* _TASK PROMPT_:
Since the pictures are not wanted, reproduce only the rest of the records, exactly as given.

-- SUPPLIED ENTRIES follows --

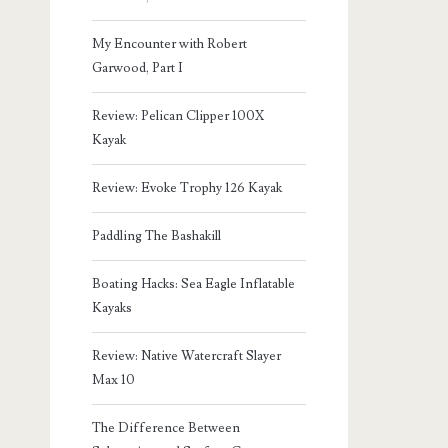
My Encounter with Robert
Garwood, Part I
Review: Pelican Clipper 100X
Kayak
Review: Evoke Trophy 126 Kayak
Paddling The Bashakill
Boating Hacks: Sea Eagle Inflatable
Kayaks
Review: Native Watercraft Slayer
Max 10
The Difference Between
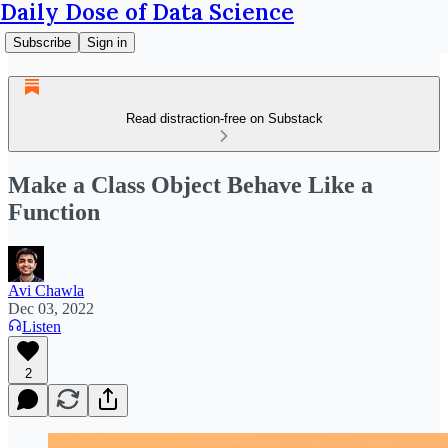
Daily Dose of Data Science
Subscribe
Sign in
Read distraction-free on Substack
Make a Class Object Behave Like a
Function
Avi Chawla
Dec 03, 2022
Listen
2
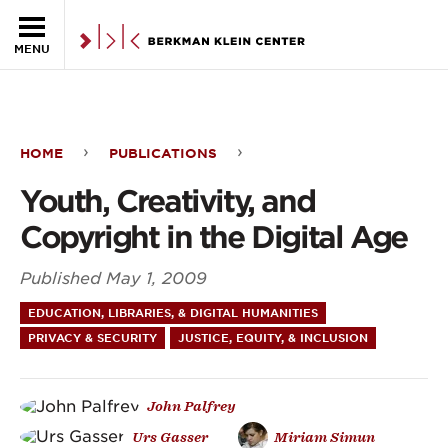
Skip to the main content
MENU
HOME
PUBLICATIONS
Youth,
Youth, Creativity, and
Creativity,
Copyright in the Digital Age
and
Published
May 1, 2009
Copyright
EDUCATION, LIBRARIES, & DIGITAL HUMANITIES
in
PRIVACY & SECURITY
JUSTICE, EQUITY, & INCLUSION
the
Digital
John Palfrey
Age
Urs Gasser
Miriam Simun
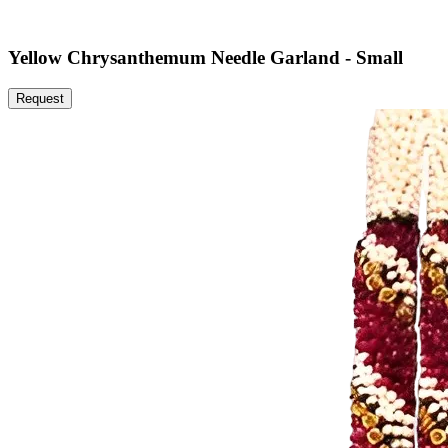
Yellow Chrysanthemum Needle Garland - Small
Request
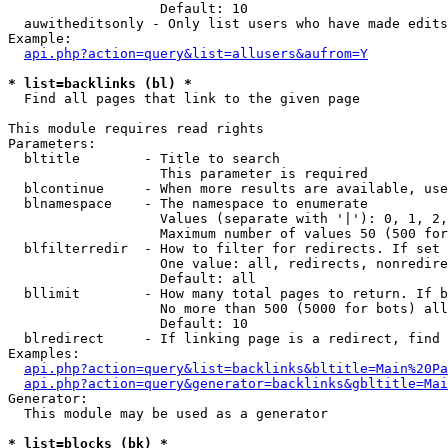
                   Default: 10

  auwitheditsonly - Only list users who have made edits

Example:

api.php?action=query&list=allusers&aufrom=Y
* list=backlinks (bl) *

  Find all pages that link to the given page

This module requires read rights

Parameters:

  bltitle        - Title to search

                   This parameter is required

  blcontinue     - When more results are available, use
  blnamespace    - The namespace to enumerate

                   Values (separate with '|'): 0, 1, 2,
                   Maximum number of values 50 (500 for
  blfilterredir  - How to filter for redirects. If set 
                   One value: all, redirects, nonredire
                   Default: all

  bllimit        - How many total pages to return. If b
                   No more than 500 (5000 for bots) all
                   Default: 10

  blredirect     - If linking page is a redirect, find 
Examples:

api.php?action=query&list=backlinks&bltitle=Main%20Pa
api.php?action=query&generator=backlinks&gbltitle=Mai
Generator:

  This module may be used as a generator

* list=blocks (bk) *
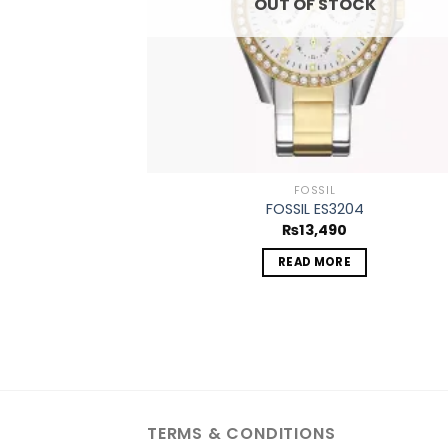
OUT OF STOCK
FOSSIL
FOSSIL ES3204
₨
13,490
READ MORE
TERMS & CONDITIONS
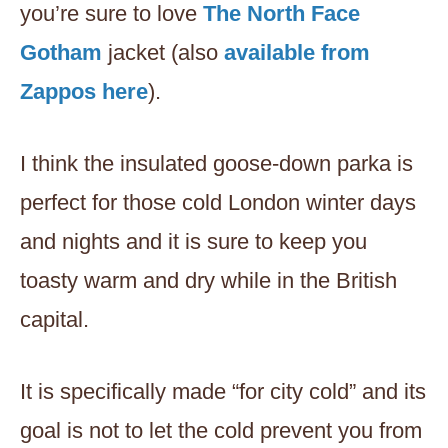
you’re sure to love
The North Face
Gotham
jacket (also
available from
Zappos here
).
I think the insulated goose-down parka is
perfect for those cold London winter days
and nights and it is sure to keep you
toasty warm and dry while in the British
capital.
It is specifically made “for city cold” and its
goal is not to let the cold prevent you from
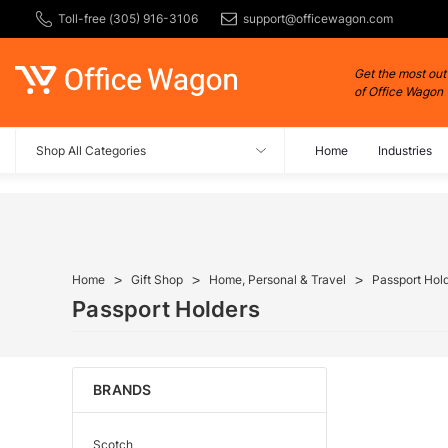
Toll-free (305) 916-3106
support@officewagon.com
Get the most out
of Office Wagon
Shop All Categories
Home
Industries
Home
Gift Shop
Home, Personal & Travel
Passport Hol
Passport Holders
BRANDS
Scotch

-- SUPPLIED ENTRIES concluded --

* _WRITTEN RESPONSE_:
My Encounter with Robert
Garwood, Part I
Review: Pelican Clipper 100X
Kayak
Review: Evoke Trophy 126 Kayak
Paddling The Bashakill
Boating Hacks: Sea Eagle Inflatable
Kayaks
Review: Native Watercraft Slayer
Max 10
The Difference Between
Daily Dose of Data Science
Subscribe
Sign in
Read distraction-free on Substack
Make a Class Object Behave Like a
Function
Avi Chawla
Dec 03, 2022
Listen
2
Skip to the main content
MENU
HOME
PUBLICATIONS
Youth,
Youth, Creativity, and
Creativity,
Copyright in the Digital Age
and
Published
May 1, 2009
Copyright
EDUCATION, LIBRARIES, & DIGITAL HUMANITIES
in
PRIVACY & SECURITY
JUSTICE, EQUITY, & INCLUSION
the
Digital
John Palfrey
Age
Urs Gasser
Miriam Simun
Yellow Chrysanthemum Needle Garland - Small
Request
                   Default: 10

  auwitheditsonly - Only list users who have made edits

Example:

api.php?action=query&list=allusers&aufrom=Y
* list=backlinks (bl) *

  Find all pages that link to the given page

This module requires read rights

Parameters:

  bltitle        - Title to search

                   This parameter is required

  blcontinue     - When more results are available, use
  blnamespace    - The namespace to enumerate

                   Values (separate with '|'): 0, 1, 2,
                   Maximum number of values 50 (500 for
  blfilterredir  - How to filter for redirects. If set 
                   One value: all, redirects, nonredire
                   Default: all

  bllimit        - How many total pages to return. If b
                   No more than 500 (5000 for bots) all
                   Default: 10

  blredirect     - If linking page is a redirect, find 
Examples:

api.php?action=query&list=backlinks&bltitle=Main%20Pa
api.php?action=query&generator=backlinks&gbltitle=Mai
Generator:

  This module may be used as a generator

* list=blocks (bk) *
OUT OF STOCK
FOSSIL
FOSSIL ES3204
₨
13,490
READ MORE
TERMS & CONDITIONS
you’re sure to love
The North Face
Gotham
jacket (also
available from
Zappos here
).
I think the insulated goose-down parka is
perfect for those cold London winter days
and nights and it is sure to keep you
toasty warm and dry while in the British
capital.
It is specifically made “for city cold” and its
goal is not to let the cold prevent you from
Toll-free (305) 916-3106
support@officewagon.com
Get the most out
of Office Wagon
Shop All Categories
Home
Industries
Home
Gift Shop
Home, Personal & Travel
Passport Hol
Passport Holders
BRANDS
Scotch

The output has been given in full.